Practical Ethics
- Cover of the 1980 edition
- Author: Peter Singer
- Language: English
- Subject: Ethics
- Publisher: Cambridge University Press
- Publication date: 1979 (first edition) 1993 (second edition) 2011 (third edition)
- Publication place: United States
- Media type: Print (hardcover and paperback)
- Pages: 395 (second edition)
- ISBN: 0-521-43971-X (second edition paperback)

= Practical Ethics =

1979 book by Peter Singer

Practical Ethics, a 1979 book by the moral philosopher Peter Singer, is an introduction to applied ethics.

==Summary==

Singer analyzes, in detail, why and how beings' interests should be weighed. In his view, a being's interests should always be weighed according to that being's concrete properties, and not according to its belonging to some abstract group. Singer studies a number of ethical issues including race, sex, ability, species, abortion, euthanasia, infanticide, embryo experimentation, the moral status of animals, political violence, overseas aid, and whether we have an obligation to assist others. The 1993 second edition adds chapters on refugees, the environment, equality and disability, embryo experimentation, and the treatment of academics in Germany. A third edition published in 2011 omits the chapter on refugees, and contains a new chapter on climate change.

==Reception==
Practical Ethics is widely read and was described as "an excellent text for an introductory ethics course" by the philosopher John Martin Fischer. The philosopher James Rachels recommended the book "as an introduction centered on such practical issues as abortion, racism, and so forth." The philosopher Mylan Engel called the book "must reading for anyone interested in living an ethical life."

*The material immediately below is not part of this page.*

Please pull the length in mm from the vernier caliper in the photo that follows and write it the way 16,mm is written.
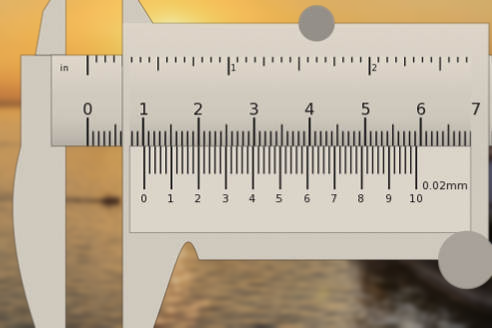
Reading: 10.2,mm
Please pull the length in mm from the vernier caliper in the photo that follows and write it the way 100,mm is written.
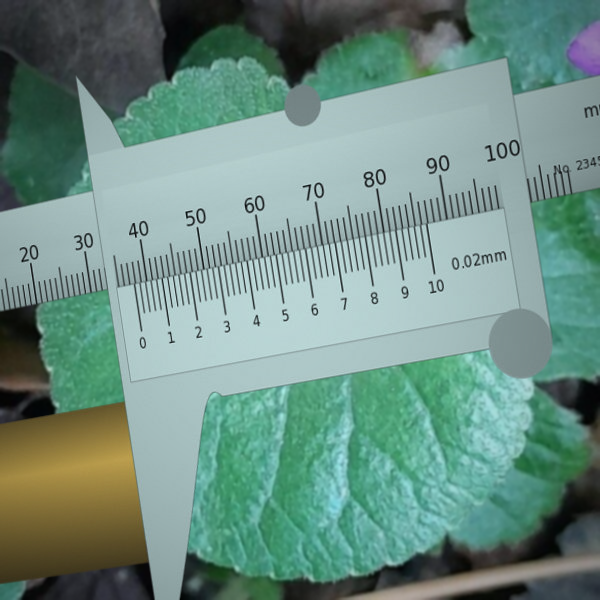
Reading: 37.8,mm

H. L. A. Hart's review of the first edition in The New York Review of Books was mixed. While writing that "The utility of this utilitarian's book to students of its subject can hardly be exaggerated", Hart also criticized Practical Ethics for philosophical inconsistency in its chapter on abortion. He argues that Singer insufficiently explains how preference and classical utilitarianism each view abortion, and does not bring out their differences.